LOS ANGELES – Mayor Karen Bass, Councilmember Eunisses Hernandez and Supervisor Hilda Solis announced the newest Inside Safe operation concluded yesterday in Westlake. This is the 30th Inside Safe operation, an initiative that was launched to house Angelenos living in encampments and to prevent encampments from returning. More than 60 Angelenos were brought inside through yesterday’s operation. This citywide, voluntary approach leads with housing and services and is one feature in a comprehensive strategy to confront the homelessness crisis.
“We continue to dispel the myth that people do not want to come inside. With every new Inside Safe operation, Angelenos are saying yes to housing and services,” said Mayor Karen Bass. “I want to thank Councilmember Hernandez, Supervisor Solis, LAHSA and our County partners for working with us to bring people inside from street encampments in Westlake.”
“We have been working for months to connect our unhoused constituents in these encampments with housing and services,” said Councilmember Eunisses Hernandez. “I am grateful for the collaboration of Mayor Bass and all our City, County and nonprofit partners who worked together to bring dozens of unhoused residents inside today. We will continue to prioritize a Care-First approach to our housing and homelessness crises that meets people where they are with the care and services they need and deserve.”

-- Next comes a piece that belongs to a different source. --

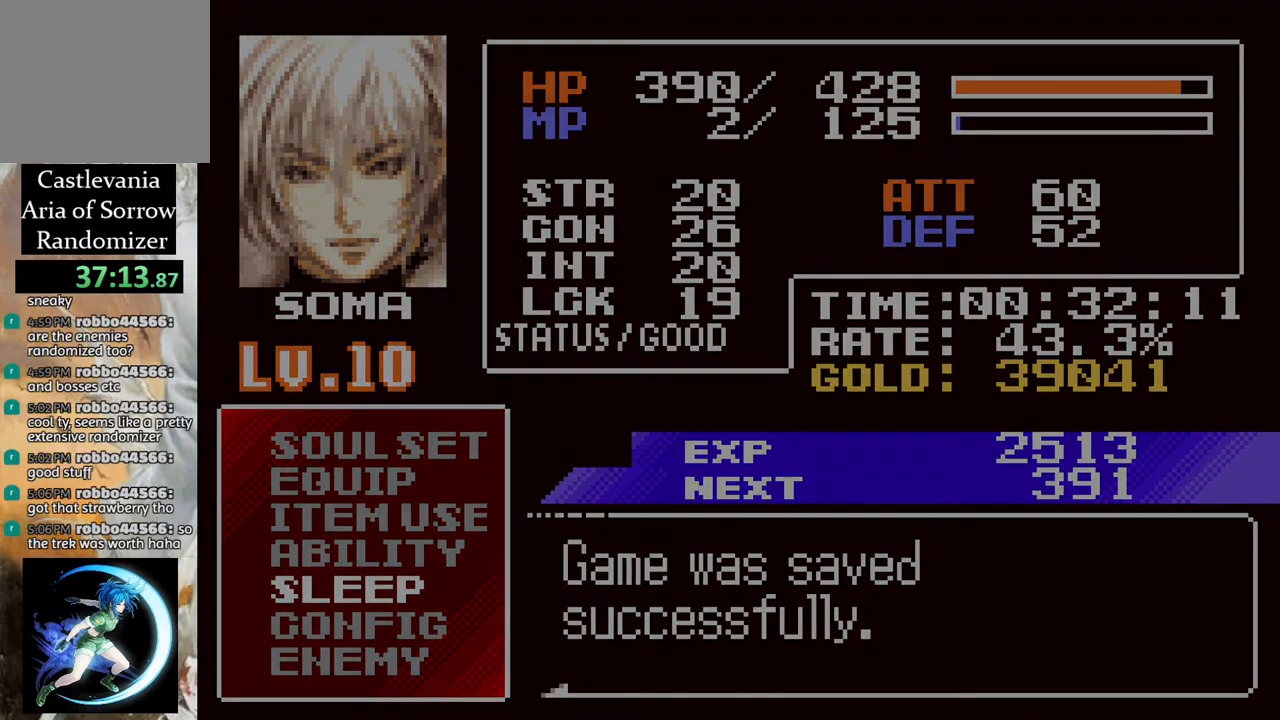
{"buttons": ["CROSS"], "left_stick": "center", "right_stick": "center", "events": [[67, "CROSS", "up"], [100, "CROSS", "down"], [267, "CROSS", "up"], [350, "CROSS", "down"], [400, "CROSS", "up"], [483, "CROSS", "down"]]}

“I thank Mayor Bass and Councilwoman Hernandez for prioritizing an Inside Safe operation in the Westlake community,” said Supervisor Solis. “As the cold weather nears, it is critical that we get as many Angelenos off the streets and into safe indoor spaces so that we, our County departments, can provide them with support services to thrive. I look forward to our continued partnership on advancing permanent housing solutions for our most vulnerable.”
This is the 30th Inside Safe encampment operation in Los Angeles. The initiative is responsible for bringing more than 1,800 Angelenos inside. Mayor Bass is moving Los Angeles forward with an urgent and strategic approach to confronting the homelessness crisis, which includes declaring a state of emergency, taking action to dramatically accelerate and lowering the cost of building affordable and temporary housing, moving to maximize the use of City-owned property for temporary and permanent housing and cutting through red tape to move people into permanent housing. Earlier this week, Mayor Bass celebrated the grand opening of The Wilcox, a new permanent supportive housing project for formerly unhoused older adults that was accelerated thanks to the Mayor’s efforts to cut red tape with Executive Directive 1.
Inside Safe supports the following five goals:
Reduce the loss of life on our streets
Increase access to mental health and substance abuse treatment for those living in encampments
Eliminate street encampments
Promote long-term housing stability for people experiencing homelessness
Enhance the safety and hygiene of neighborhoods for all residents, businesses, and neighbors
Read the Inside Safe Executive Directive here.
Inside Safe is one feature in a comprehensive strategy to confront the homelessness crisis.
In total, more than 17,000 Angelenos have been housed under the Bass administration through many different strategies including Inside Safe, which has now happened in 30 encampments around the city. The administration is focused on housing more people and also building housing faster – with more than 8,000 units of affordable housing expedited in the City of Los Angeles.